Die Klägerin kann sich auch nicht auf einen Beseitigungsanspruch nach §§ 12, 1004 BGB analog i.V.m. § 823 Abs. 2 BGB. §§ 186, 187 StGB wegen Verbreiten wahrheitswidriger oder ehrenrühriger Tatsachenbehauptungen berufen. Die Beklagte hat an die Firma xxx Daten übermittelt, deren Wahrheitsgehalt feststeht. Die Klägerin hatte einen Schaden von über 2.500,00 € an ihrem Pkw gemeldet, der Schaden wurde auf Gutachtenbasis abgerechnet und die Klägerin hat - wie gemeldet - keine Reparaturkostenrechnung vorgelegt.

d)

Es besteht auch kein Anspruch aus §§ 12, 1004 BGB analog i.V.m. § 823 Abs. 1 BGB wegen einer Verletzung des Recht am eingerichteten und ausgeübten Gewerbebetrieb.

Nach der Rechtsprechung des Bundesgerichtshofs wird von diesem Recht alles geschützt, "was in seiner Gesamtheit den Gewerbebetrieb zur Entfaltung und Betätigung in der Wirtschaft befähigt, also nicht nur Betriebsräume und -grundstücke, Maschinen und Gerätschaften, Einrichtungsgegenstände und Warenvorräte, sondern auch Geschäftsverbindungen, Kundenkreis und Außenstände. Durch den dem eingerichteten und ausgeübten Gewerbebetrieb von der Rechtsprechung gewährten und nach und nach erweiterten Schutz soll das Unternehmen in seiner wirtschaftlichen Tätigkeit, in seinem Funktionieren vor widerrechtlichen Eingriffen bewahrt bleiben" (Urteil vom 09.12.1958, VI ZR 199/57).

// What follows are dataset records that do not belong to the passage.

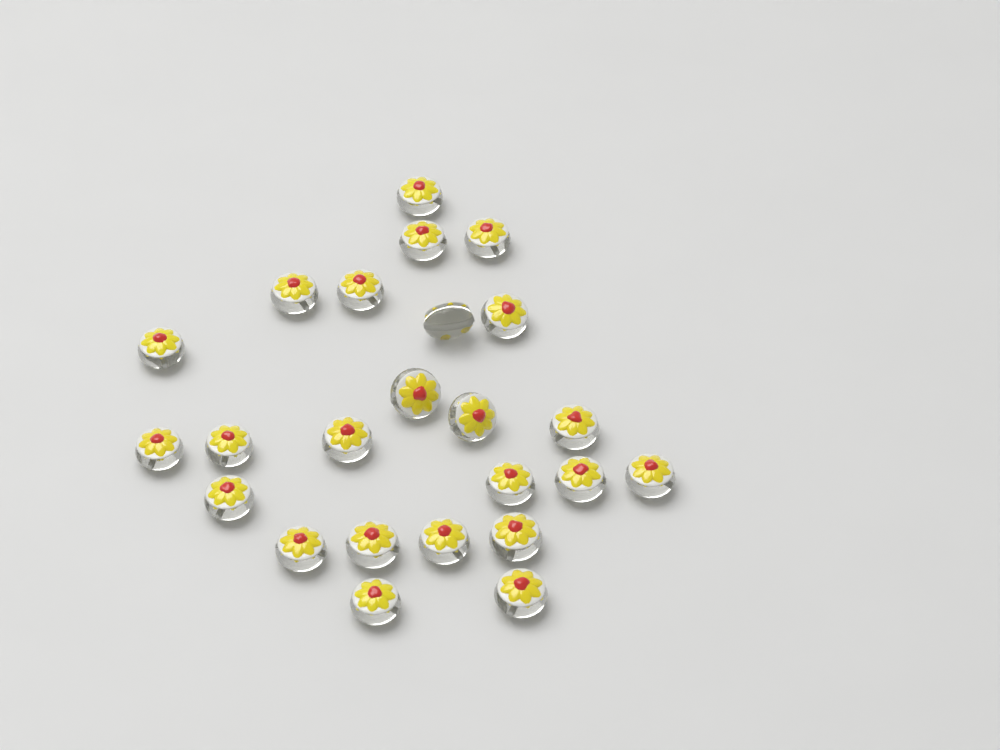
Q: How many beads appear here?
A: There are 24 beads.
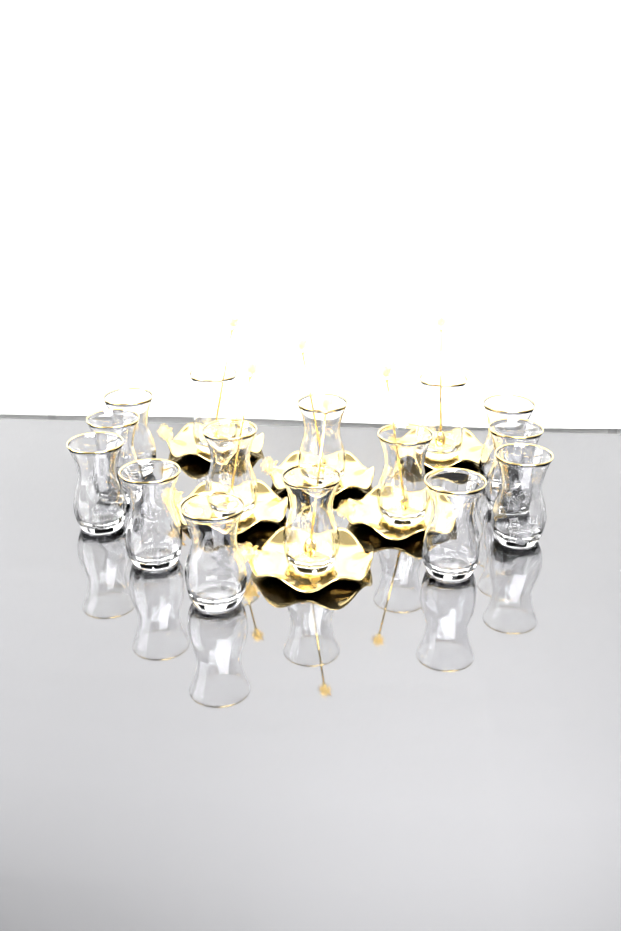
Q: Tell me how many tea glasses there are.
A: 15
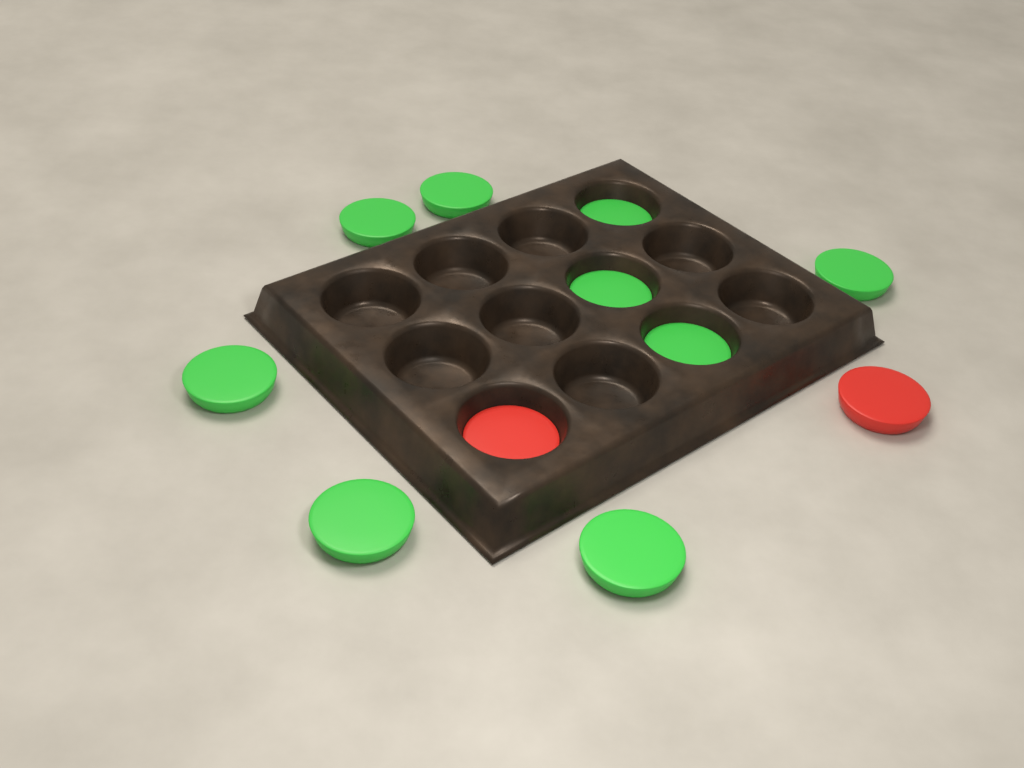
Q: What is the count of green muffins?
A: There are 9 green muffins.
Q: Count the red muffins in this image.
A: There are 2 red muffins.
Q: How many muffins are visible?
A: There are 11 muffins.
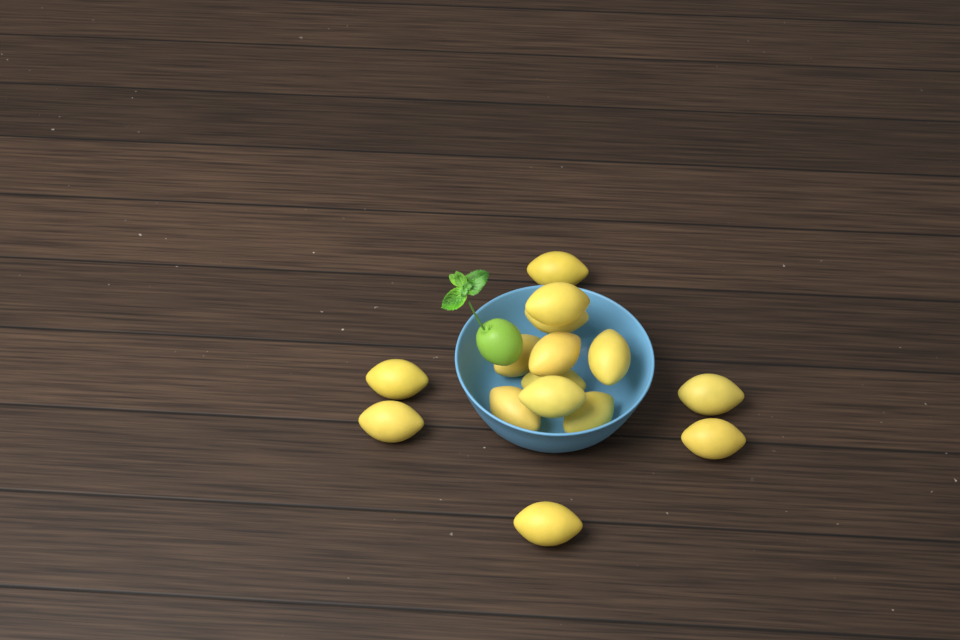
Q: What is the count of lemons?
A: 15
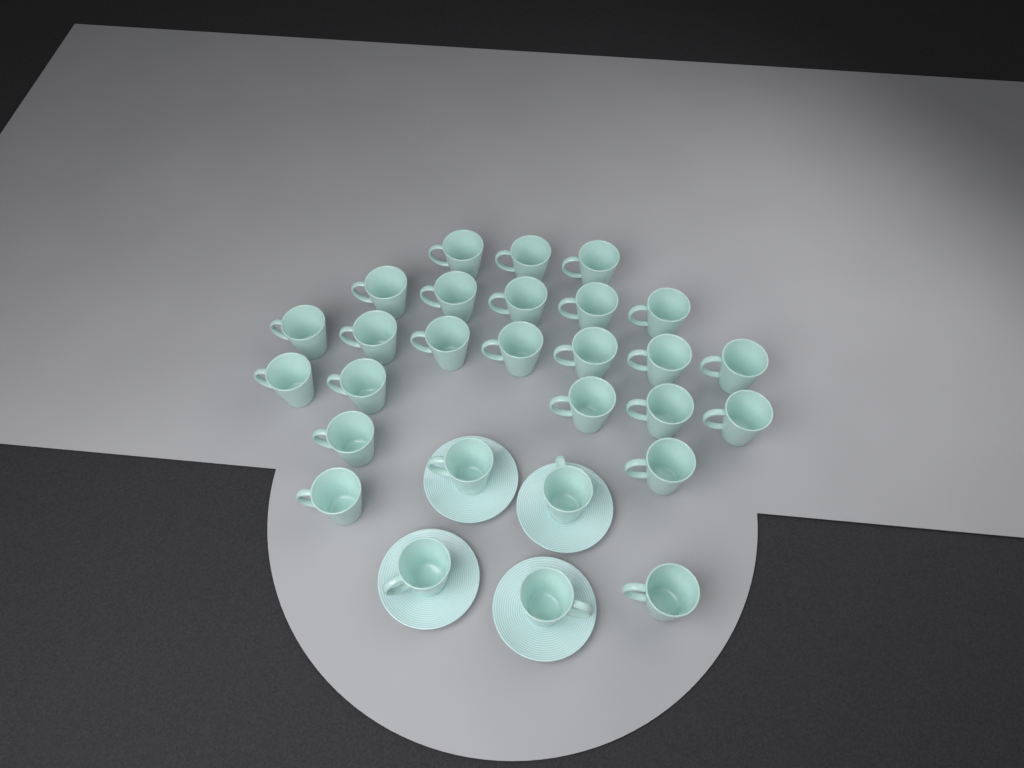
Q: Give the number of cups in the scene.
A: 28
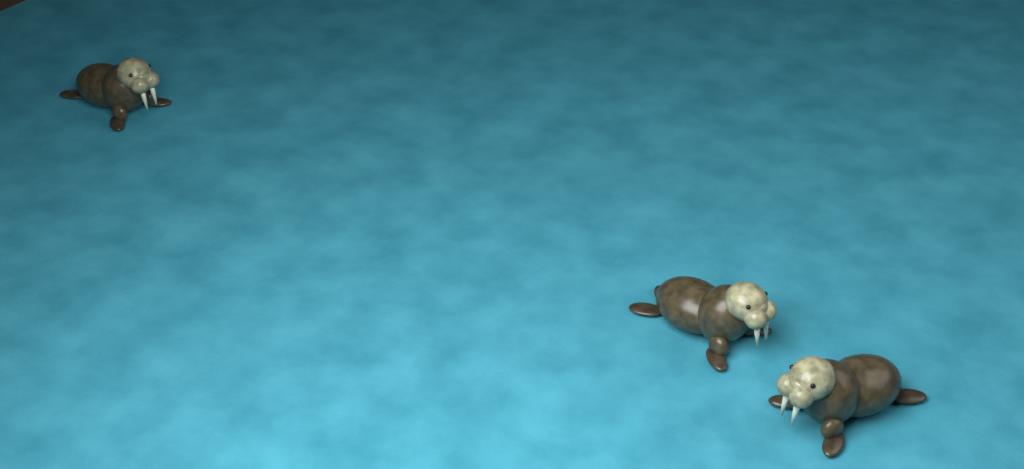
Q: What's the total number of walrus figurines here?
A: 3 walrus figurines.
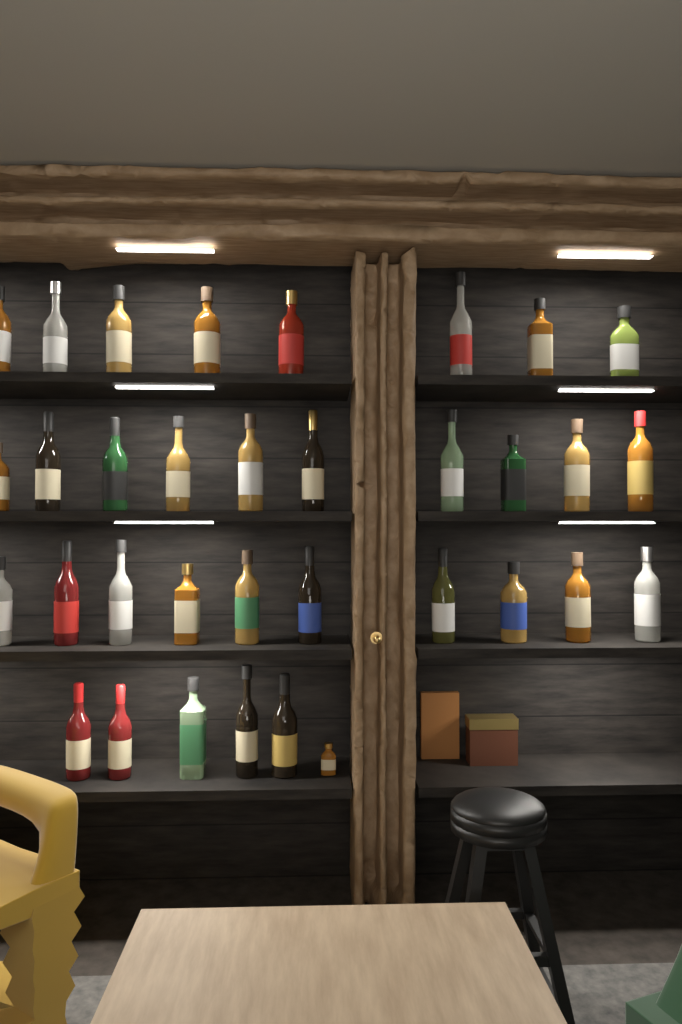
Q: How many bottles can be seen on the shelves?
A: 34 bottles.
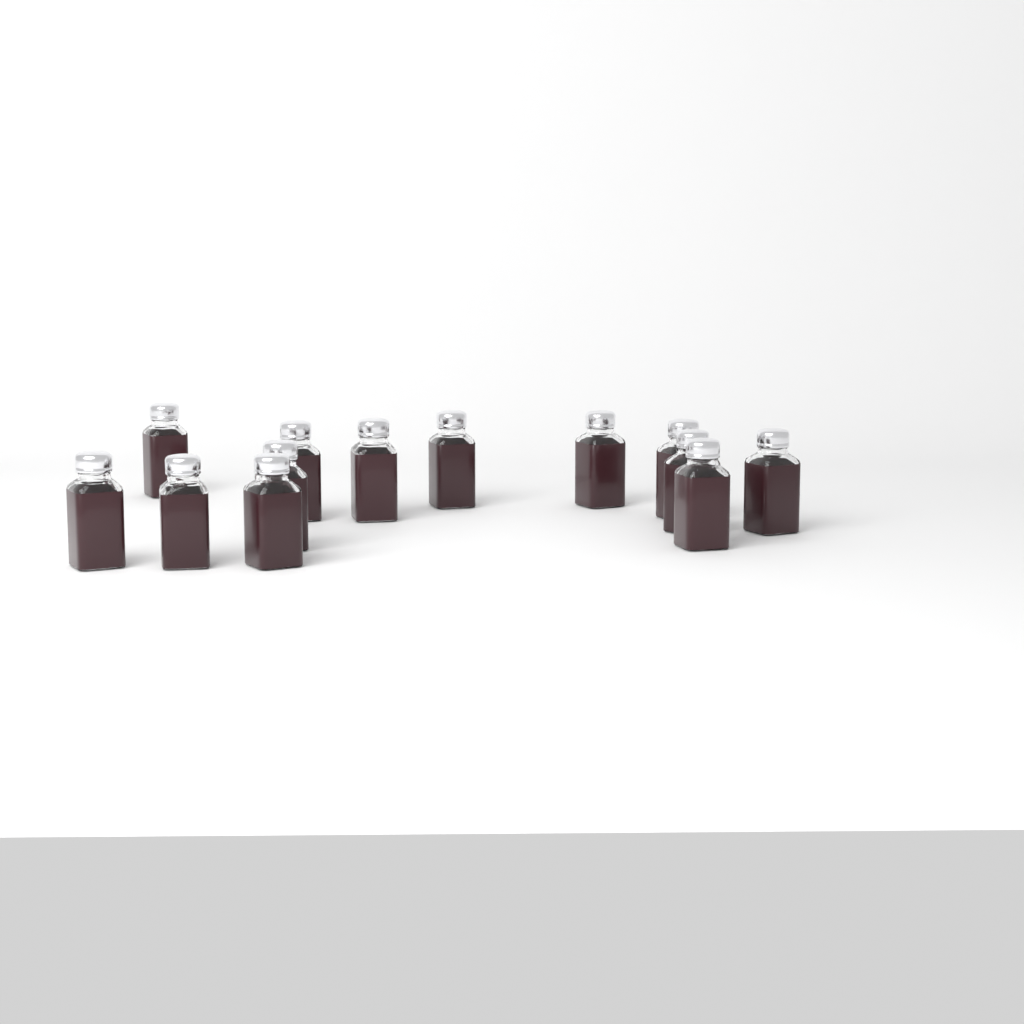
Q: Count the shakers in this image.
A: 13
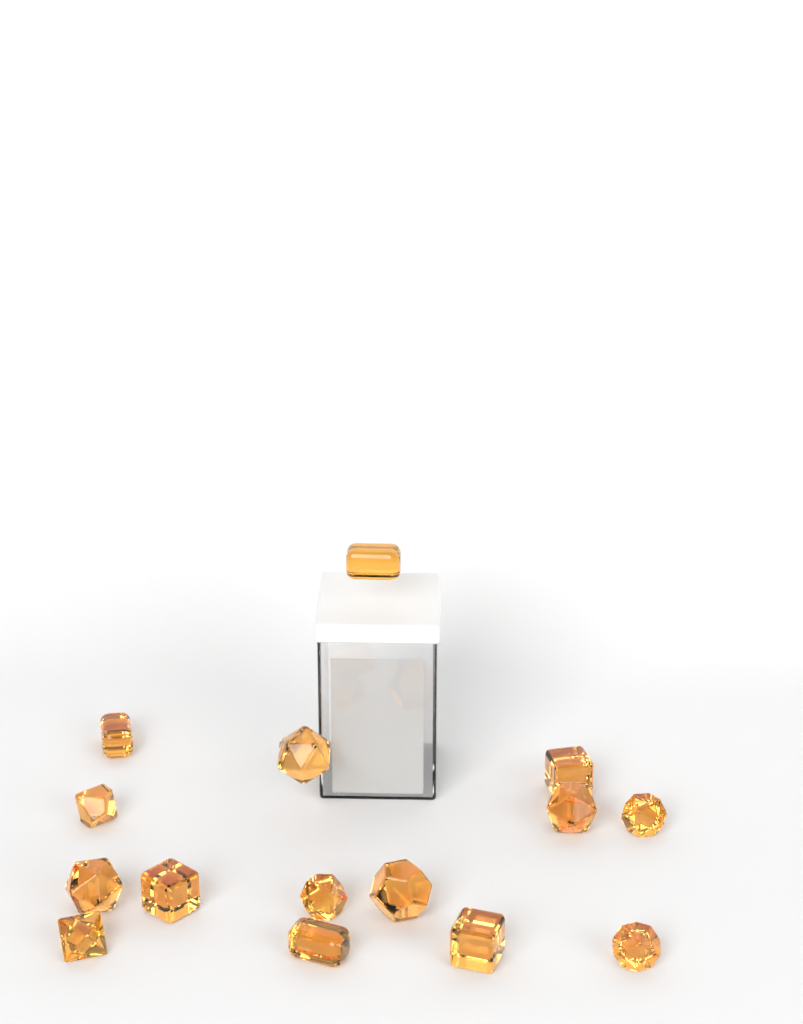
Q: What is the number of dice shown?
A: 15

Als betriebsbezogener Eingriff gilt jedoch nur eine unmittelbare Beeinträchtigung des Betriebs als solchen bzw. eine Bedrohung seiner Grundlagen. Kein Eingriff stellt die lediglich mittelbare Beeinträchtigung dar (Palandt-Sprau, BGB, 72. Aufl. § 823 Rdnr. 128). In der Übermittlung der Daten liegt vorliegend keine unmittelbare Beeinträchtigung des Betriebs, ein widerrechtlicher betriebsbezogener Eingriff besteht nicht.

2.

Schließlich besteht auch kein Anspruch der Klägerin gegen die Beklagte auf Löschung nach § 35 BDSG. Der Anspruch aus § 35 BDSG richtet sich ausschließlich gegen die verantwortliche Stelle. Nach § 3 Abs. 7 BDSG ist verantwortliche Stelle jede Person oder Stelle, die personenbezogene Daten für sich selbst erhebt, verarbeitet oder nutzt oder dies durch andere in ihrem Auftrag vornehmen lässt. Danach ist verantwortliche Stelle im Sinne des BDSG hier die Firma xxx. Die Firma xxx erhebt und verarbeitet die durch die Beklagte und andere Versicherungsunternehmen übermittelten Daten. Die Beklagte selbst hat die Daten nur weitergeleitet.